◆ TEXTE À LIRE ◆
+++++

La galerie est, pour un temps, un espace littéraire.
Écrire une exposition. Une exposition d’écriture.
La galerie est, pour un temps, un espace littéraire.
Dans une approche de commissariat éditorial menant au dévoilement d’une variété de stratégies d’écriture, l’exposition se donne à lire au public, dans la double forme d’œuvres et de textes, de pratiques et de discours. Sans trame narrative, l’exposition se déploie dans l’accumulation, ou plus justement, dans la parenthétisation de récits interrompus.

+++++

◆ JEU DE DONNÉES ◆
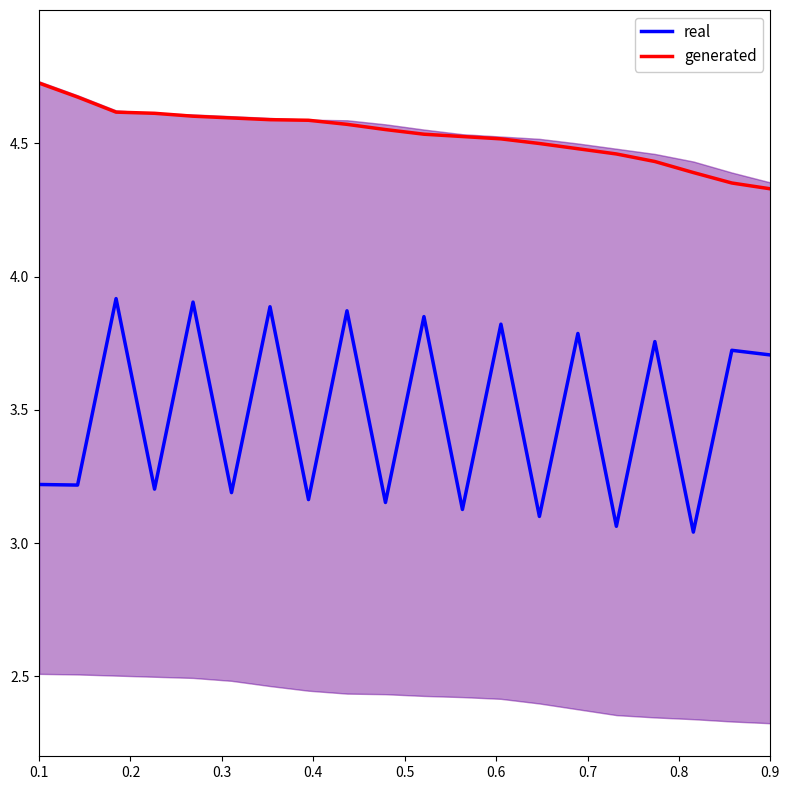

True or false: generated and real cross at least once.

False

+++++

◆ CONSIGNES ◆
a - Recopiez un extrait du texte sur l'exposition, en commençant à « Dans une approche » et en terminant à « de récits interrompus. ».
b - D'après le texte sur l'exposition, sous quelle double forme l'exposition se donne-t-elle à lire au public ?
c - Poursuivez le texte sur l'exposition à partir de sa dernière phrase.

◆ RÉPONSES ◆
a -
Dans une approche de commissariat éditorial menant au dévoilement d’une variété de stratégies d’écriture, l’exposition se donne à lire au public, dans la double forme d’œuvres et de textes, de pratiques et de discours. Sans trame narrative, l’exposition se déploie dans l’accumulation, ou plus justement, dans la parenthétisation de récits interrompus.

b - Dans la double forme d'œuvres et de textes, de pratiques et de discours.

c -
En guise de paratexte introductif, le titre de l’exposition (Stefan Brüggemann) est sélectionné parmi plus de 2182 possibilités et est accompagné par un texte théorique (Jean-Max Colard) qui traite de la «titrologie de l’exposition». En franchissant le pas de la porte, il faut marcher sur un texte développé à partir de l’idée de la conversation (Cindy Dumais) pour ensuite faire face à un mur de briques de cire gravées de lettres reconstituant un courriel de rupture (Christos Pantieras). Un audioguide est disponible au bureau d’accueil avec un récit improbable sur l’exposition (Karina Pawlikowski). Un amoncellement de bois au sol sur lequel est posé un téléviseur questionne la traduction entre l’histoire vécue et l’histoire racontée (Marc-Olivier Hamelin). Sur un mur, la retranscription d’un poème, d’une conférence et d’un texte rend visible la totalité du trajet qu’incarne le récit (Simon Bertrand). Au centre de la galerie se trouve une table sur laquelle sont posées les pages détachées et manipulées d’un manuel pédagogique dévoilant le récit d’une femme inconnue (Sophie Jodoin).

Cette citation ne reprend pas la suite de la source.